What you will do:
Can you rewrite each of the rows below with "choiraahs" changed to "voiceoohs" and everything else left as it is?

— START OF Data shown —

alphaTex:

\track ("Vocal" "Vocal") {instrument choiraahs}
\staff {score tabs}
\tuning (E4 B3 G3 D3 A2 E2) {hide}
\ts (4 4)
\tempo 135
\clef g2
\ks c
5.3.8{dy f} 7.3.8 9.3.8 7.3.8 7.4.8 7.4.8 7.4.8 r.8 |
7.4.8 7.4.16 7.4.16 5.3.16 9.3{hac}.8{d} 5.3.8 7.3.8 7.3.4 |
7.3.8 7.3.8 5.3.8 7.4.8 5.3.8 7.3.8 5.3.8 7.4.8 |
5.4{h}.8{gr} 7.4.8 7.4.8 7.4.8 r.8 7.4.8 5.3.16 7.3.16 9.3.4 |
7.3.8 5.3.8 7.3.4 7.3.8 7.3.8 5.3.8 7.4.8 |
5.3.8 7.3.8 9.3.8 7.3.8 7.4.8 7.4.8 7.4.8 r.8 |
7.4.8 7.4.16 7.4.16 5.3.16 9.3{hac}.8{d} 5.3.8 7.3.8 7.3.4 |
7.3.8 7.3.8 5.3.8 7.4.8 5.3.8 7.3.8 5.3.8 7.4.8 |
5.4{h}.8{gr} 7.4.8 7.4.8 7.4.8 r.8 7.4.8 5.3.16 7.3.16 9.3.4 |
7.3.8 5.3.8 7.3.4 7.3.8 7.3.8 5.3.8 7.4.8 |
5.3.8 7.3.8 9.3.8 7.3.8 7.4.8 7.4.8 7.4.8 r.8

— END OF Data shown —

Exercise response:
alphaTex:

\track ("Vocal" "Vocal") {instrument voiceoohs}
\staff {score tabs}
\tuning (E4 B3 G3 D3 A2 E2) {hide}
\ts (4 4)
\tempo 135
\clef g2
\ks c
5.3.8{dy f} 7.3.8 9.3.8 7.3.8 7.4.8 7.4.8 7.4.8 r.8 |
7.4.8 7.4.16 7.4.16 5.3.16 9.3{hac}.8{d} 5.3.8 7.3.8 7.3.4 |
7.3.8 7.3.8 5.3.8 7.4.8 5.3.8 7.3.8 5.3.8 7.4.8 |
5.4{h}.8{gr} 7.4.8 7.4.8 7.4.8 r.8 7.4.8 5.3.16 7.3.16 9.3.4 |
7.3.8 5.3.8 7.3.4 7.3.8 7.3.8 5.3.8 7.4.8 |
5.3.8 7.3.8 9.3.8 7.3.8 7.4.8 7.4.8 7.4.8 r.8 |
7.4.8 7.4.16 7.4.16 5.3.16 9.3{hac}.8{d} 5.3.8 7.3.8 7.3.4 |
7.3.8 7.3.8 5.3.8 7.4.8 5.3.8 7.3.8 5.3.8 7.4.8 |
5.4{h}.8{gr} 7.4.8 7.4.8 7.4.8 r.8 7.4.8 5.3.16 7.3.16 9.3.4 |
7.3.8 5.3.8 7.3.4 7.3.8 7.3.8 5.3.8 7.4.8 |
5.3.8 7.3.8 9.3.8 7.3.8 7.4.8 7.4.8 7.4.8 r.8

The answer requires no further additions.